Dans l’objectif de limiter les impacts négatifs des productions agricoles sur l’environnement, une attention particulière est apportée à l’adaptation de la variété aux conditions environnementales et de culture, à l’efficience vis-à-vis de l’eau et l’azote ainsi qu’aux résistances aux bioagresseurs.

Comme la plupart de ces caractéristiques sont très interactives avec l’environnement, il est nécessaire de les appréhender par un réseau d’essais couvrant la gamme des environnements que pourra rencontrer la variété, pendant 2 années pour prendre en compte la variabilité climatique entre année. La conduite de culture de ces essais a pour objectif d’être représentative des pratiques agricoles. Pour les céréales à paille, les essais sont conduits avec 2 conduites, avec ou sans fongicides.

 

 

Pour la plupart des espèces, certaines résistances aux bioagresseurs, mais également au froid, à la verse et autres accidents physiologiques  sont étudiés dans des milieux contrôlés (laboratoire et serres du GEVES/SNES, serres de l’INRA, champs avec contamination par la maladie étudiée).

Pour les plantes fourragères, les études peuvent durer 3 ans, une seule implantation, et plusieurs années de récolte. Ce réseau, dit « réseau CTPS » regroupe des expérimentateurs de toutes les structures du CTPS (GEVES, obtenteurs, ITA et INRA) mais également quelques coopératives, lycée agricoles ; il est coordonné par le GEVES.

 

 

La décision d'admission VATE

Pour être proposée à l’inscription, la variété nouvelle doit apporter un progrès par rapport aux variétés actuelles, pour cela elle est comparée à des variétés faisant référence sur le marché (les témoins). Les règles d’inscription doivent permettre de tenir compte de critères aussi différents que le rendement, la résistance aux maladies, la précocité et les valeurs d’utilisation. Le nombre de critères pris en compte est très variable selon les espèces, de 3 pour le maïs grain (rendement, précocité et résistance à la verse) à 24 pour les pommes de terre de consommation. Ces règles ont été formalisées par des commissions d’experts du CTPS et sont publiées dans les règlements techniques. Définissant les critères auxquels doivent répondre les variétés pour être inscrites au catalogue français, ces règles orientent le progrès génétique. Elles ne sont pas figées dans le temps mais sont en évolution constante pour mieux répondre aux attentes des utilisateurs et de la société, en tenant compte des avancées de la sélection.

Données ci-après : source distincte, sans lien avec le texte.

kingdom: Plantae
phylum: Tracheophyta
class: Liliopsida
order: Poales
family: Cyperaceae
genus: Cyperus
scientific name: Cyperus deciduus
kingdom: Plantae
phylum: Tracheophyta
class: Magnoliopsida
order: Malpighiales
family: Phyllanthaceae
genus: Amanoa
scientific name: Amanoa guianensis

Parmi les dernières évolutions de règlement on peut indiquer l’attribution d’un malus aux variétés de blé tendre à faible en protéines (GPD-) alors qu’avant seules les variétés à GPD+ étaient bonifiées, les modifications au niveau de le prise en compte de la teneur en protéines pour le colza,  la note environnementale pour les variétés de pomme de terre, le système de bonification des variétés de Betteraves résistantes aux maladies foliaires….. des évolutions qui cherchent à orienter vers plus de résistances aux bioagresseurs, meilleure adéquation aux besoins des marchés.

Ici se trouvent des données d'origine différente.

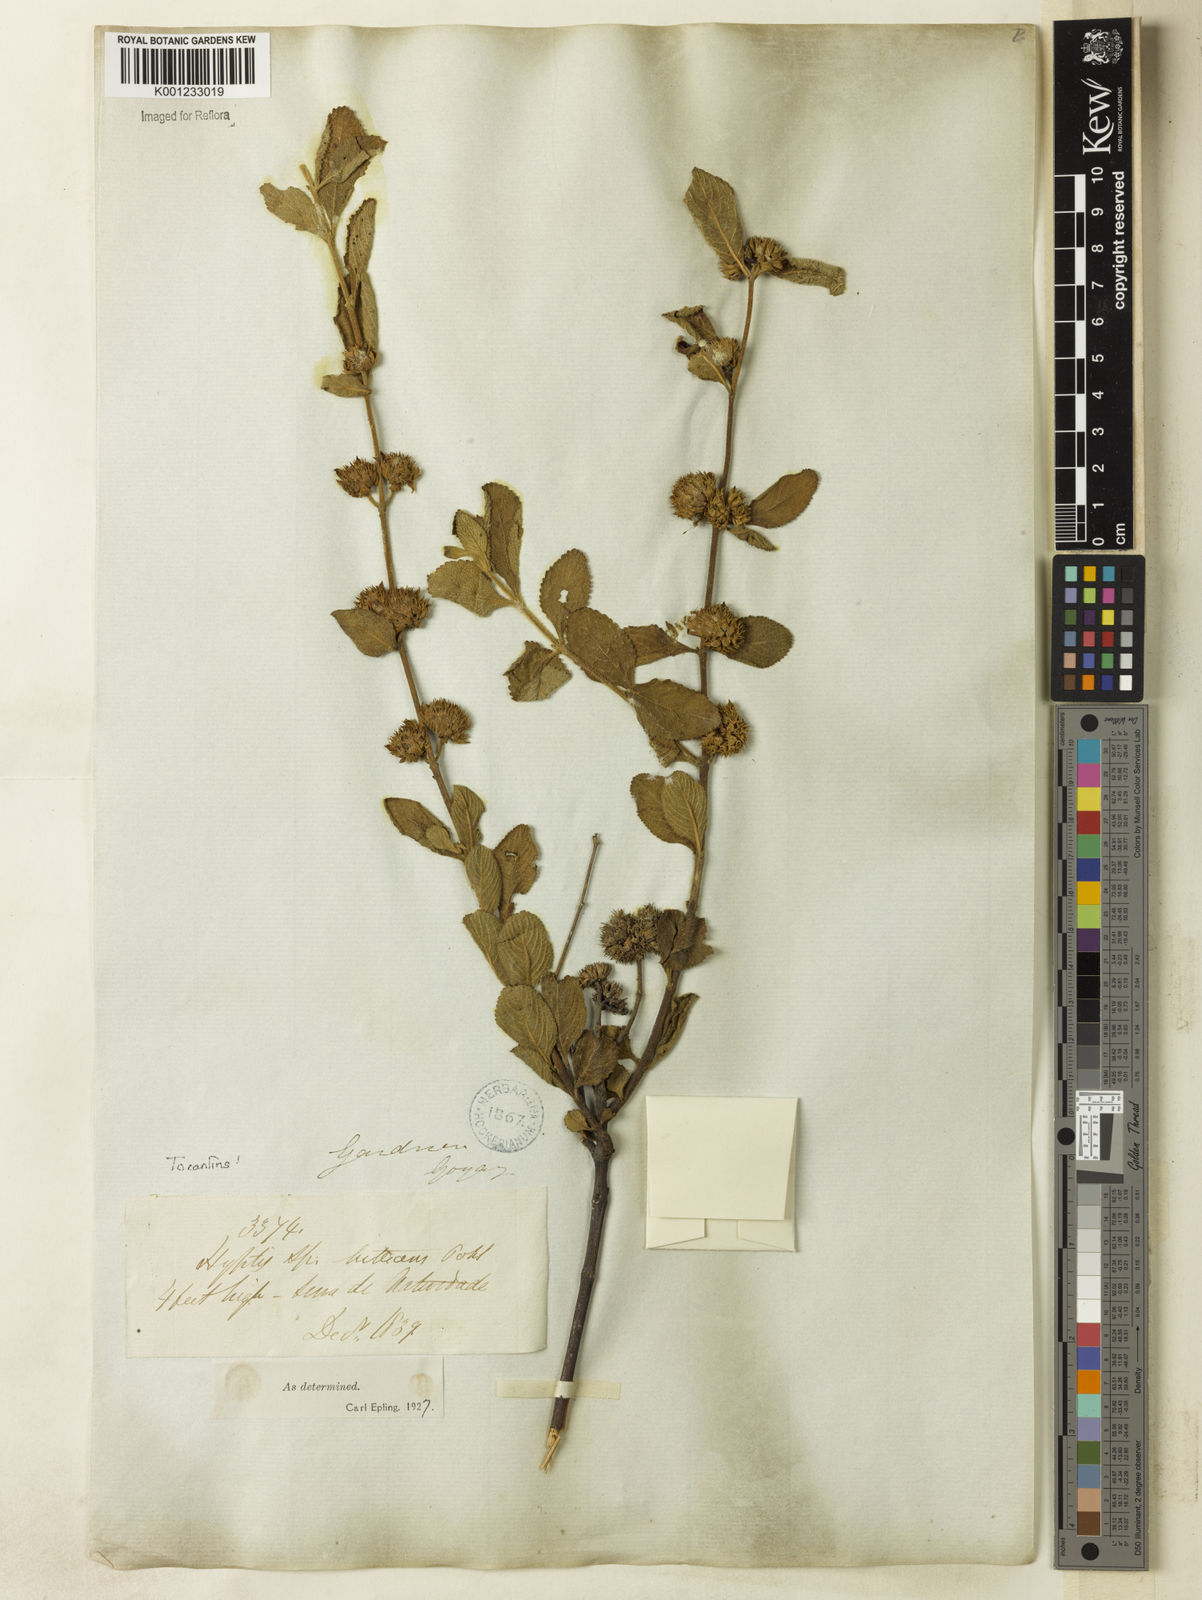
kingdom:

Inscrire pour l’Agriculture Biologique

Le CTPS souhaite également prendre en compte les demandes de l’Agriculture Biologique. Une commission transversale aux sections par groupe d'espèces du CTPS a été créée fin 2016 pour favoriser l’inscription au catalogue français de variétés pour l’agriculture biologique.

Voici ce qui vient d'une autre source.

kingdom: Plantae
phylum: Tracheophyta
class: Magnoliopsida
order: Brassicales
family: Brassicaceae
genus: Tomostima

Pour le blé tendre un dispositif spécifique d’étude est mis en place depuis 2010, il associe évaluation en situations conventionnelles et évaluation en situations AB. 2 variétés de blé tendre Hendrix et Skerzzo ont été inscrites fin 2011 sur la base de ce dispositif, 3 variétés, déposées en 2016, sont actuellement en étude. Pour le soja, le  réseau d’essais d’inscription comprend deux situations AB pour la série tardive.